This is a good concern to have. I feel like the emotional currency around self-hosting on tech forums makes too many people excited to talk about self-hosting and forget about practical things like security. Remember: defense in layers.
Things I do:
* Make sure domain WHOIS does not point to me in any way, even if that means using some silly product like "WHOIS GUARD"
* Lock down any and all SSH access. Preferably only allow key-based authentication.
* Secure the communication substrate. For me this means running a Zerotier network which all dependent services listen on. I also try to use Unix sockets for any services colocated on the same operating system and restrict the service to only listen on sockets in a directory specifically accessible by the service.

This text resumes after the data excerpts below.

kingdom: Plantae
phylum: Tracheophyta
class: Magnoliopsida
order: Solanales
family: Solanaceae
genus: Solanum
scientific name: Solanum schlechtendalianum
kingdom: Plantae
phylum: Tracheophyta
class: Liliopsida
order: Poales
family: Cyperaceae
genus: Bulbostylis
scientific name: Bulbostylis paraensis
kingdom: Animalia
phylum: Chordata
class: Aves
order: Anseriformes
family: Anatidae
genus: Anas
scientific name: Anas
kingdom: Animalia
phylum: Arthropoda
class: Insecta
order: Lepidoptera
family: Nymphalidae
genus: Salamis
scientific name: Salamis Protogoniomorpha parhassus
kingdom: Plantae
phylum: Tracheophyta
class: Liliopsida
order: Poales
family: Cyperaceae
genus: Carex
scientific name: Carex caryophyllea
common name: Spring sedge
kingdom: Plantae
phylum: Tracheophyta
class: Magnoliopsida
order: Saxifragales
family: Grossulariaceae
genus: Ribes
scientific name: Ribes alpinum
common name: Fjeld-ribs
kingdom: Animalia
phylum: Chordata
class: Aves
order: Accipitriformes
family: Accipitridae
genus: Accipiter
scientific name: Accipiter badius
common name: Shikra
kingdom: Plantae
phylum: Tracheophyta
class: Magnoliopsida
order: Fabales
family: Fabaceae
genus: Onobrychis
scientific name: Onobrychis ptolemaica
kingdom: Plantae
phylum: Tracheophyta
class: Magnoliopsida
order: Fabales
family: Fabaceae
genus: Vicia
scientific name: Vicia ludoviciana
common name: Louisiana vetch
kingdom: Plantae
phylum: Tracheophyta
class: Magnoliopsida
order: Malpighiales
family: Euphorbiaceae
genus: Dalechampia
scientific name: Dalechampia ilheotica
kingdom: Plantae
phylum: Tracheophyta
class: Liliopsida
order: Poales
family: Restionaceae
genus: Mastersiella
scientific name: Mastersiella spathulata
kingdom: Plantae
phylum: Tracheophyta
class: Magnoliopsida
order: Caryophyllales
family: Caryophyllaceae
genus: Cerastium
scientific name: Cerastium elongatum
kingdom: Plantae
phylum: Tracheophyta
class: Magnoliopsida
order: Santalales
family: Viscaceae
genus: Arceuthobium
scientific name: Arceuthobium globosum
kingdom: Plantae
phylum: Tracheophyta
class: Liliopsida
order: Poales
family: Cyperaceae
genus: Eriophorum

* Try to control the permission surface of any service as much as possible. Containers can be a bit heavyweight for self-hosting but make this easy. There's alternatively like bubblewrap and firejail as well.
* Make use of services like fail2ban which can automate some of the hunting of bad actors for you.
* Consider hosting a listener for external traffic outside of your infra. For redundancy, load-shedding, and for security I have an external VPS that runs haproxy before routing over Zerotier to my home infrastructure. I enforce rate limits and fail2ban at the VPS so that bad actors get stopped upstream and use none of my home compute or bandwidth. (I also am setting up some redundant caches that live on the VPS so if my home network is down, one of my services can failover.)
* Segregate data into separate databases and make sure services only have access to databases that they need. With Postgres this is really simple with virtual databases being tied to different logins. I have some services that prune databases that run in a cron-like way (but using snooze instead) and they have no outbound net access.
If your network layer is secure and your services follow least-privilege, then you should be fairly in the clear.